GIVEN TEXT:
============

Tuesday, May 31, 2011

Judge Dee: THE CHINESE LAKE MURDERS

It's 666 CE (or AD, depending on your viewpoint), and Judge Dee has been assigned to a new post, as magistrate of Han-Yuan, a city in the mountains on the shore of a lake, without walls but close to the Capitol. Dee is unsure of being in a city without walls, but so far things seem quiet enough.

Until the city's leading citizens honor him with a banquet on a flower boat (a sort of floating restaurant/brothel), and the beautiful dancer Almond Blossom grasps a chance to whisper to Dee that she must speak to him later, and that a dangerous conspiracy was being plotted in that town. But before she can give Dee any information, she is drowned in the lake...

And then we're thrown into another full-blooded mystery/adventure with Dee and his retinue. Again, it's three cases, all connected in some way. "The Case of the Drowned Courtesan" is central; who killed Almond Blossom? Who could have overheard her whispering to Dee? And exactly what is the dangerous conspiracy? In "The Case of the Vanished Bride," a young bride is found dead the morning after her wedding, apparently from hemorrhage after having her hymen broken (rare, but as far as I can tell, not unheard of). Both are children of prominent citizens, and the kerfuffle is made worse when her coffin is opened at the Buddhist temple and is found to contain an unidentified man! And the groom? He vanished as well. Where are they? Finally, "The Case of the Spendthrift Councilor" centers on a former Imperial Councilor living in retirement in the city. He's quite old, seemingly becoming senile, but is also engaging in strange business deals where he's selling off lots of property at a loss. What's going on?

============

TASK DESCRIPTION: Retype the Judge Dee review word for word, from start to finish. Nothing in the rows that come next has any bearing here.

============

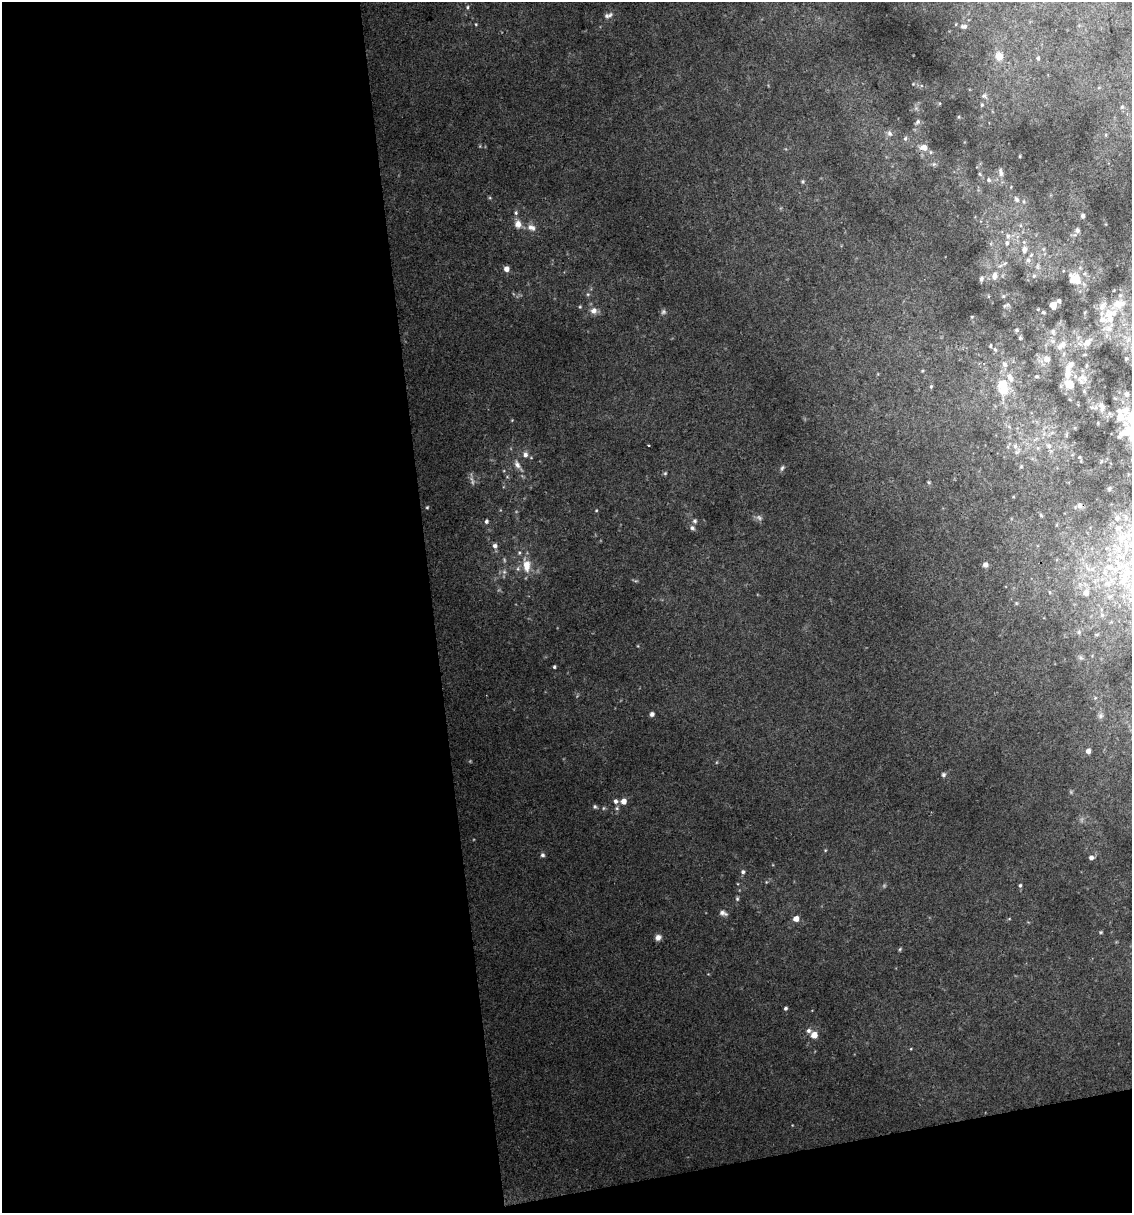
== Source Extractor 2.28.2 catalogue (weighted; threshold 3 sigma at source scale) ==
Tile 13 of 4 x 4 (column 1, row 4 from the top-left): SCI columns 25-1154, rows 1-1211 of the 4616 x 4845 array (HDU 1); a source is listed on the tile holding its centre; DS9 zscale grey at full resolution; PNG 1134 x 1215 px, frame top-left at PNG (2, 2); no overlay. Shown black and unused: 41% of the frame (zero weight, under 2 of 3 exposures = <1% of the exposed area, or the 3 px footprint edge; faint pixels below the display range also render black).
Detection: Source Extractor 2.28.2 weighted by HDU 2 'WHT'; one run over the whole footprint, this tile lists its part. Background 0.0617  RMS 0.0076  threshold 0.0344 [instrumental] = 3 sigma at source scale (4.5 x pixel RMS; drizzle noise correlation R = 1.50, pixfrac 1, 0.0396/0.0396 arcsec/px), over >= 5 px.
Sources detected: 164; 8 too faint to see at this stretch — not listed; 28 inside a brighter listed object's ellipse — not listed separately; the other 128 listed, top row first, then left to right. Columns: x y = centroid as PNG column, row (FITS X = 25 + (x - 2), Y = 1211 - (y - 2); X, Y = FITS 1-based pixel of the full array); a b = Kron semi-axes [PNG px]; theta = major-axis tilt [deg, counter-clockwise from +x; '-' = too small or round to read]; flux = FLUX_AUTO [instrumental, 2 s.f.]
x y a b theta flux
467 7 5 4 - 1.1
608 15 13 7 19 3.6
476 24 4 4 - 0.7
964 26 9 6 6 2.6
999 56 9 8 - 9.5
1038 58 5 4 - 1.2
913 84 5 4 - 0.77
984 96 9 7 22 3
982 105 6 5 - 1.4
1122 107 5 5 - 1.4
959 117 5 4 - 1
918 122 9 6 59 2.5
889 133 10 7 -57 3
905 138 7 5 86 1.8
924 147 10 7 -7 8.1
1020 156 4 3 - 0.68
934 164 6 6 - 1.7
1001 172 13 7 -80 4
980 174 6 5 - 1.2
989 180 7 6 - 2.3
803 182 5 5 - 1.1
1016 199 10 6 -57 2.9
516 213 6 5 - 1.5
1083 216 4 3 - 1.8
518 224 11 9 -73 5.7
531 227 13 9 -23 5.1
1077 230 6 5 - 2.1
1008 236 9 7 89 3.6
1043 249 6 4 89 1.2
1024 250 9 7 77 4.8
1028 260 7 6 - 2.3
1005 263 6 4 19 1.4
1037 266 10 4 -89 2
506 269 5 5 - 4.9
1085 274 6 4 -18 1.3
994 276 9 6 83 4.6
1034 276 6 4 66 1.3
981 279 5 4 - 1.8
1077 280 14 8 -51 16
588 294 5 4 - 1.1
1059 301 4 3 - 1.8
1053 305 6 5 - 7.1
1004 306 4 3 - 0.78
580 307 5 4 - 0.85
593 311 8 8 - 5
1043 312 5 4 - 0.98
1113 313 25 11 -3 15
972 317 3 2 - 0.57
1109 329 18 12 20 9.9
1017 330 5 4 - 1
1053 332 8 6 -74 2.3
1053 341 7 6 - 2.1
1087 342 8 6 43 7.5
990 346 3 2 - 0.9
1060 347 8 7 - 3.5
1126 358 5 4 - 1.1
1047 359 7 7 - 4.5
1004 364 8 6 -77 3.1
1067 372 17 7 83 10
1037 376 4 3 - 0.95
1083 377 15 10 -38 6.3
931 386 5 4 - 0.93
1003 390 15 12 39 13
1084 391 5 4 - 0.91
1102 407 16 9 -75 5.4
1131 419 30 18 -77 30
512 420 4 4 - 0.62
1098 423 4 3 - 0.67
1066 435 6 4 90 1.1
1015 446 8 6 -89 2.5
1049 446 9 7 -58 3.2
525 455 7 6 - 3.2
1079 457 4 4 - 0.81
1101 461 6 4 88 1.1
517 465 11 7 -62 3.8
1021 467 5 3 - 0.72
782 468 8 5 66 1.8
665 473 5 4 - 1.1
929 482 5 4 - 0.94
1109 488 6 5 - 1.7
1079 506 7 7 - 2.4
427 507 4 4 - 0.86
596 510 4 4 - 0.69
1041 515 6 4 -46 0.93
1117 518 8 7 - 2.7
486 521 5 4 - 1.7
695 521 6 6 - 1.7
692 528 7 6 - 2
1122 538 15 12 29 11
495 546 7 6 - 3
526 565 19 10 -82 13
985 565 6 6 - 3
1110 567 8 6 -1 3.2
1092 569 8 6 0 2.8
1105 572 8 6 -51 3
1127 572 26 13 -70 26
1095 581 6 4 72 1.4
1107 583 13 9 5 6.7
1049 592 5 3 - 0.73
1086 593 7 7 - 4.5
1109 597 8 5 19 1.9
1102 615 6 5 - 1.6
1079 632 6 5 - 1.4
1097 634 6 4 19 0.98
1081 658 6 5 - 1.6
554 667 4 3 - 1.2
652 714 5 5 - 2.4
1100 716 9 7 46 2.5
1088 751 5 4 - 4.1
943 775 6 5 - 1.6
616 801 6 6 - 2.5
623 801 5 5 - 6.2
595 807 5 5 - 1.4
617 808 6 5 - 1.5
542 855 6 6 - 1.7
1091 857 5 5 - 3.1
743 872 5 5 - 1.8
1020 885 5 4 - 1.4
737 899 6 5 - 1.2
723 913 10 6 -21 3
796 919 5 5 - 6.5
1009 919 5 3 - 0.71
1101 932 5 4 - 0.88
658 937 7 7 - 3.6
900 949 6 3 46 0.89
786 1008 4 4 - 1.5
808 1031 7 6 - 2.5
814 1035 5 5 - 11
Isophote crosses this tile's border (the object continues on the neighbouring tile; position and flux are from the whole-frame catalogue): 1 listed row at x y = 1131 419
Unlisted compact peaks at least as high as the median listed source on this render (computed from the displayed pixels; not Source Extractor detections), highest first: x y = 825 850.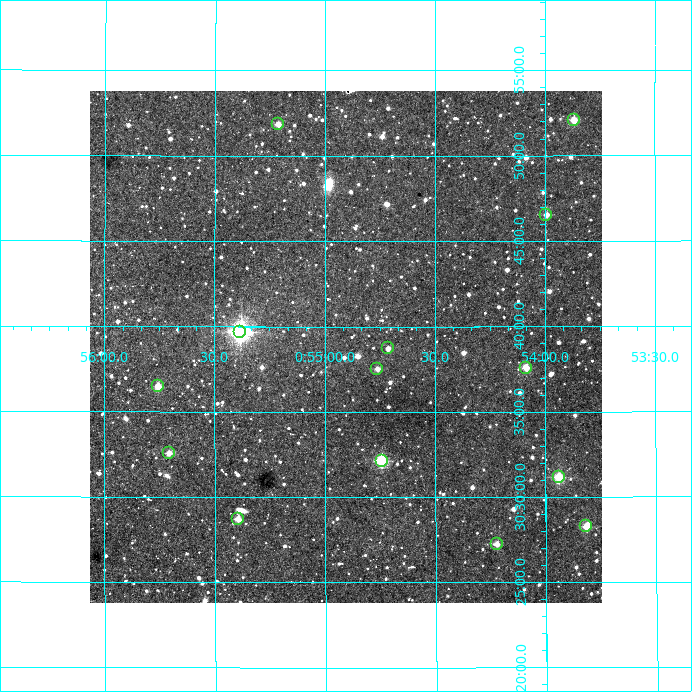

============

SOLUTION TO THE PROBLEM:
Tuesday, May 31, 2011

Judge Dee: THE CHINESE LAKE MURDERS

It's 666 CE (or AD, depending on your viewpoint), and Judge Dee has been assigned to a new post, as magistrate of Han-Yuan, a city in the mountains on the shore of a lake, without walls but close to the Capitol. Dee is unsure of being in a city without walls, but so far things seem quiet enough.

Until the city's leading citizens honor him with a banquet on a flower boat (a sort of floating restaurant/brothel), and the beautiful dancer Almond Blossom grasps a chance to whisper to Dee that she must speak to him later, and that a dangerous conspiracy was being plotted in that town. But before she can give Dee any information, she is drowned in the lake...

And then we're thrown into another full-blooded mystery/adventure with Dee and his retinue. Again, it's three cases, all connected in some way. "The Case of the Drowned Courtesan" is central; who killed Almond Blossom? Who could have overheard her whispering to Dee? And exactly what is the dangerous conspiracy? In "The Case of the Vanished Bride," a young bride is found dead the morning after her wedding, apparently from hemorrhage after having her hymen broken (rare, but as far as I can tell, not unheard of). Both are children of prominent citizens, and the kerfuffle is made worse when her coffin is opened at the Buddhist temple and is found to contain an unidentified man! And the groom? He vanished as well. Where are they? Finally, "The Case of the Spendthrift Councilor" centers on a former Imperial Councilor living in retirement in the city. He's quite old, seemingly becoming senile, but is also engaging in strange business deals where he's selling off lots of property at a loss. What's going on?